— INFORMATION GIVEN —

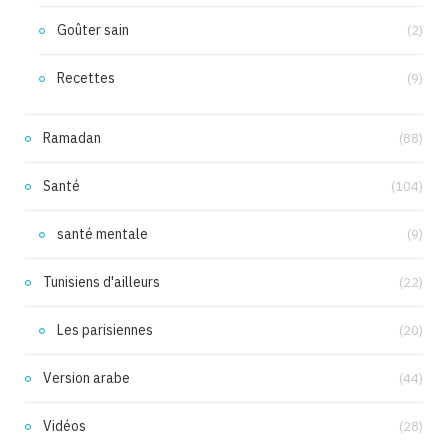
Goûter sain
(2)
Recettes
(9)
Ramadan
(88)
Santé
(104)
santé mentale
(9)
Tunisiens d'ailleurs
(22)
Les parisiennes
(20)
Version arabe
(44)
Vidéos
(28)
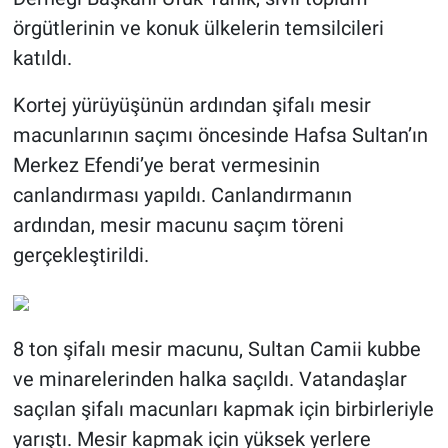
örgütlerinin ve konuk ülkelerin temsilcileri
katıldı.
Kortej yürüyüşünün ardından şifalı mesir
macunlarının saçımı öncesinde Hafsa Sultan’ın
Merkez Efendi’ye berat vermesinin
canlandırması yapıldı. Canlandırmanın
ardından, mesir macunu saçım töreni
gerçekleştirildi.
8 ton şifalı mesir macunu, Sultan Camii kubbe
ve minarelerinden halka saçıldı. Vatandaşlar
saçılan şifalı macunları kapmak için birbirleriyle
yarıştı. Mesir kapmak için yüksek yerlere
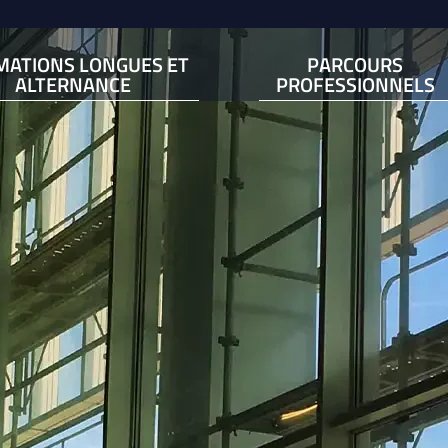
MATIONS LONGUES ET
PARCOURS
ALTERNANCE
PROFESSIONNELS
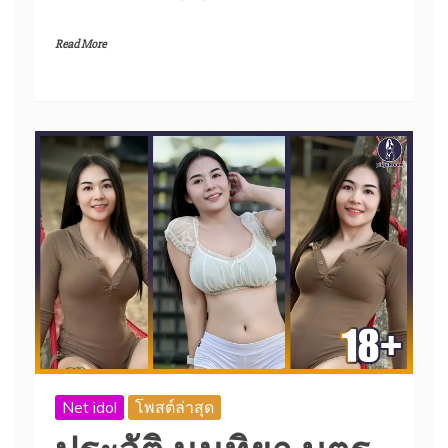
Read More
Net idol
โพสต์ล่าสุด
ประวัติ นนทิยา บุตร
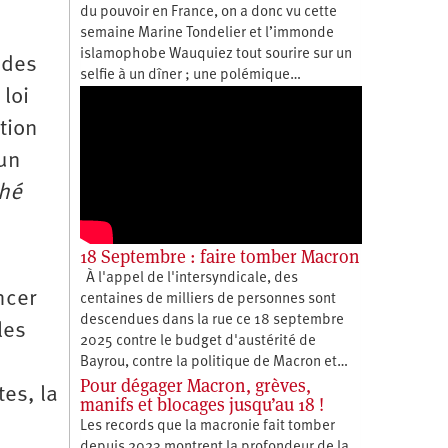
du pouvoir en France, on a donc vu cette
semaine Marine Tondelier et l’immonde
islamophobe Wauquiez tout sourire sur un
 des
selfie à un dîner ; une polémique…
loi
tion
un
ché
18 Septembre : faire tomber Macron
À l'appel de l'intersyndicale, des
ncer
centaines de milliers de personnes sont
descendues dans la rue ce 18 septembre
les
2025 contre le budget d'austérité de
Bayrou, contre la politique de Macron et…
Pour dégager Macron, grèves,
es, la
manifs et blocages jusqu’au 18 !
Les records que la macronie fait tomber
depuis 2023 montrent la profondeur de la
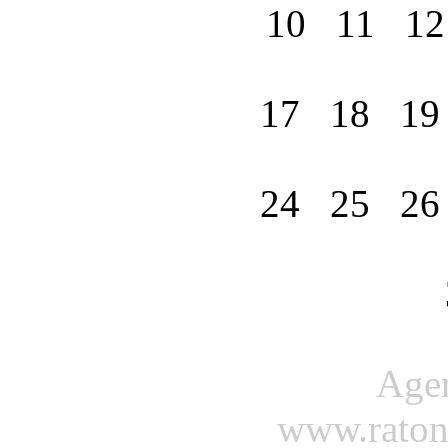
10
11
1
17
18
1
24
25
2
Agenda
www.ratond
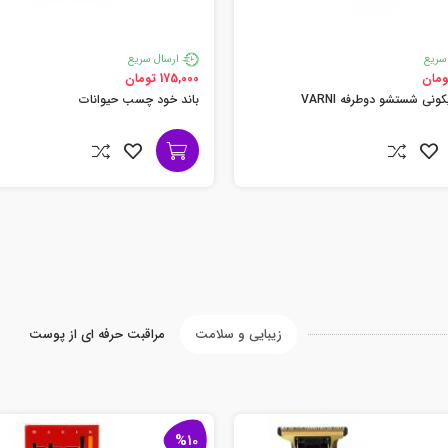
سریع
ارسال سریع
175,000 تومان
نی شستشو دوطرفه VARNI
باند خود چسب حیوانات
زیبایی و سلامت
مراقبت حرفه ای از پوست
%10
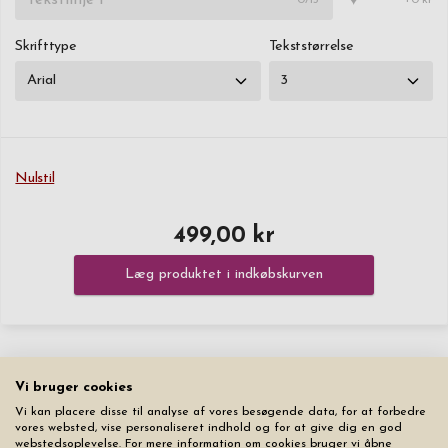
♥
Skrifttype
Tekststørrelse
Nulstil
499,00 kr
Læg produktet i indkøbskurven
Vi bruger cookies
Vi kan placere disse til analyse af vores besøgende data, for at forbedre
Du vil måske også kunne lide
vores websted, vise personaliseret indhold og for at give dig en god
webstedsoplevelse. For mere information om cookies bruger vi åbne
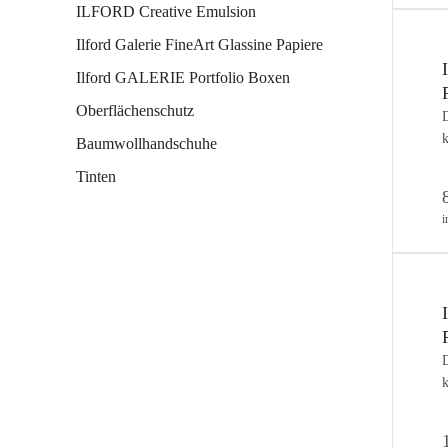
ILFORD Creative Emulsion
Ilford Galerie FineArt Glassine Papiere
Ilford GALERIE Portfolio Boxen
Oberflächenschutz
D
k
Baumwollhandschuhe
Tinten
i
D
k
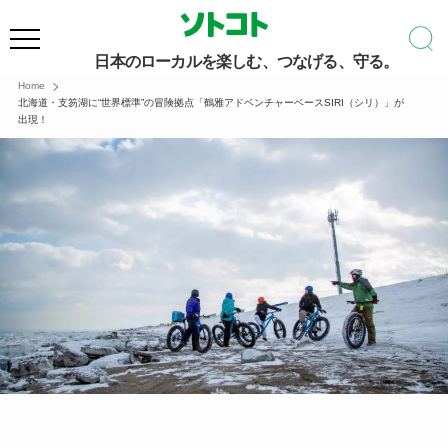
日本のローカルを楽しむ、つなげる、守る。
Home
北海道・支笏湖に“世界標準”の冒険拠点「鶴雅アドベンチャーベースSIRI（シリ）」が
出現！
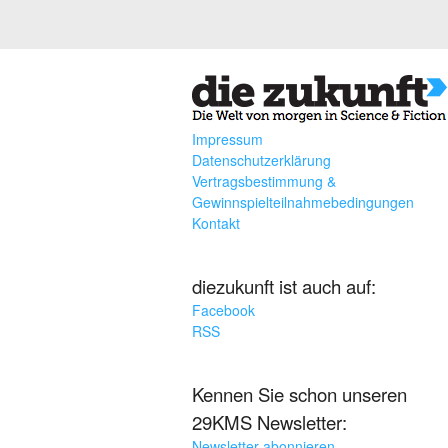
Impressum
Datenschutzerklärung
Vertragsbestimmung &
Gewinnspielteilnahmebedingungen
Kontakt
diezukunft ist auch auf:
Facebook
RSS
Kennen Sie schon unseren
29KMS Newsletter:
Newsletter abonnieren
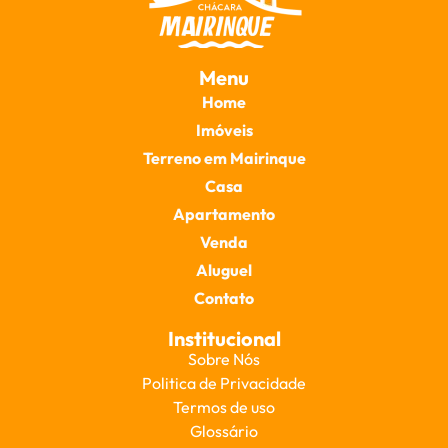
Menu
Home
Imóveis
Terreno em Mairinque
Casa
Apartamento
Venda
Aluguel
Contato
Institucional
Sobre Nós
Politica de Privacidade
Termos de uso
Glossário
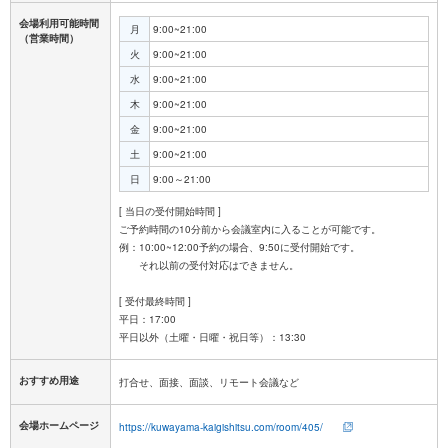
会場利用可能時間
月
9:00~21:00
（営業時間）
火
9:00~21:00
水
9:00~21:00
木
9:00~21:00
金
9:00~21:00
土
9:00~21:00
日
9:00～21:00
[ 当日の受付開始時間 ]
ご予約時間の10分前から会議室内に入ることが可能です。
例：10:00~12:00予約の場合、9:50に受付開始です。
それ以前の受付対応はできません。
[ 受付最終時間 ]
平日：17:00
おすすめ用途
打合せ、面接、面談、リモート会議など
会場ホームページ
https://kuwayama-kaigishitsu.com/room/405/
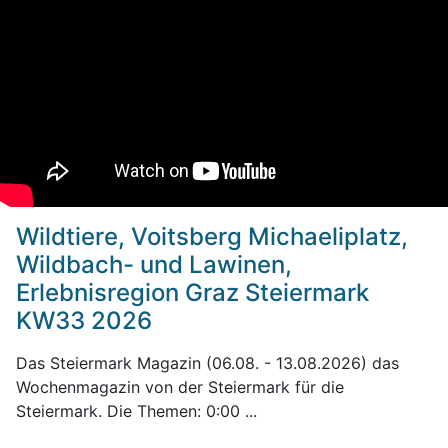
Wildtiere, Voitsberg Michaeliplatz,
Wildbach- und Lawinen,
Erlebnisregion Graz Steiermark
KW33 2026
Das Steiermark Magazin (06.08. - 13.08.2026) das
Wochenmagazin von der Steiermark für die
Steiermark. Die Themen: 0:00 ...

— TASK GOAL —
With the pictures removed, the entries above should be transcribed exactly.

— SOLUTION —
Goûter sain
(2)
Recettes
(9)
Ramadan
(88)
Santé
(104)
santé mentale
(9)
Tunisiens d'ailleurs
(22)
Les parisiennes
(20)
Version arabe
(44)
Vidéos
(28)
örgütlerinin ve konuk ülkelerin temsilcileri
katıldı.
Kortej yürüyüşünün ardından şifalı mesir
macunlarının saçımı öncesinde Hafsa Sultan’ın
Merkez Efendi’ye berat vermesinin
canlandırması yapıldı. Canlandırmanın
ardından, mesir macunu saçım töreni
gerçekleştirildi.
8 ton şifalı mesir macunu, Sultan Camii kubbe
ve minarelerinden halka saçıldı. Vatandaşlar
saçılan şifalı macunları kapmak için birbirleriyle
yarıştı. Mesir kapmak için yüksek yerlere
MATIONS LONGUES ET
PARCOURS
ALTERNANCE
PROFESSIONNELS
Read More
Net idol
โพสต์ล่าสุด
ประวัติ นนทิยา บุตร
du pouvoir en France, on a donc vu cette
semaine Marine Tondelier et l’immonde
islamophobe Wauquiez tout sourire sur un
 des
selfie à un dîner ; une polémique…
loi
tion
un
ché
18 Septembre : faire tomber Macron
À l'appel de l'intersyndicale, des
ncer
centaines de milliers de personnes sont
descendues dans la rue ce 18 septembre
les
2025 contre le budget d'austérité de
Bayrou, contre la politique de Macron et…
Pour dégager Macron, grèves,
es, la
manifs et blocages jusqu’au 18 !
Les records que la macronie fait tomber
depuis 2023 montrent la profondeur de la
10
11
1
17
18
1
24
25
2
Agenda
www.ratond
سریع
ارسال سریع
175,000 تومان
نی شستشو دوطرفه VARNI
باند خود چسب حیوانات
زیبایی و سلامت
مراقبت حرفه ای از پوست
%10
♥
Skrifttype
Tekststørrelse
Nulstil
499,00 kr
Læg produktet i indkøbskurven
Vi bruger cookies
Vi kan placere disse til analyse af vores besøgende data, for at forbedre
Du vil måske også kunne lide
vores websted, vise personaliseret indhold og for at give dig en god
webstedsoplevelse. For mere information om cookies bruger vi åbne
ILFORD Creative Emulsion
Ilford Galerie FineArt Glassine Papiere
Ilford GALERIE Portfolio Boxen
Oberflächenschutz
D
k
Baumwollhandschuhe
Tinten
i
D
k
日本のローカルを楽しむ、つなげる、守る。
Home
北海道・支笏湖に“世界標準”の冒険拠点「鶴雅アドベンチャーベースSIRI（シリ）」が
出現！
Impressum
Datenschutzerklärung
Vertragsbestimmung &
Gewinnspielteilnahmebedingungen
Kontakt
diezukunft ist auch auf:
Facebook
RSS
Kennen Sie schon unseren
29KMS Newsletter:
Newsletter abonnieren
Menu
Home
Imóveis
Terreno em Mairinque
Casa
Apartamento
Venda
Aluguel
Contato
Institucional
Sobre Nós
Politica de Privacidade
Termos de uso
Glossário
会場利用可能時間
月
9:00~21:00
（営業時間）
火
9:00~21:00
水
9:00~21:00
木
9:00~21:00
金
9:00~21:00
土
9:00~21:00
日
9:00～21:00
[ 当日の受付開始時間 ]
ご予約時間の10分前から会議室内に入ることが可能です。
例：10:00~12:00予約の場合、9:50に受付開始です。
それ以前の受付対応はできません。
[ 受付最終時間 ]
平日：17:00
おすすめ用途
打合せ、面接、面談、リモート会議など
会場ホームページ
https://kuwayama-kaigishitsu.com/room/405/
Wildtiere, Voitsberg Michaeliplatz,
Wildbach- und Lawinen,
Erlebnisregion Graz Steiermark
KW33 2026
Das Steiermark Magazin (06.08. - 13.08.2026) das
Wochenmagazin von der Steiermark für die
Steiermark. Die Themen: 0:00 ...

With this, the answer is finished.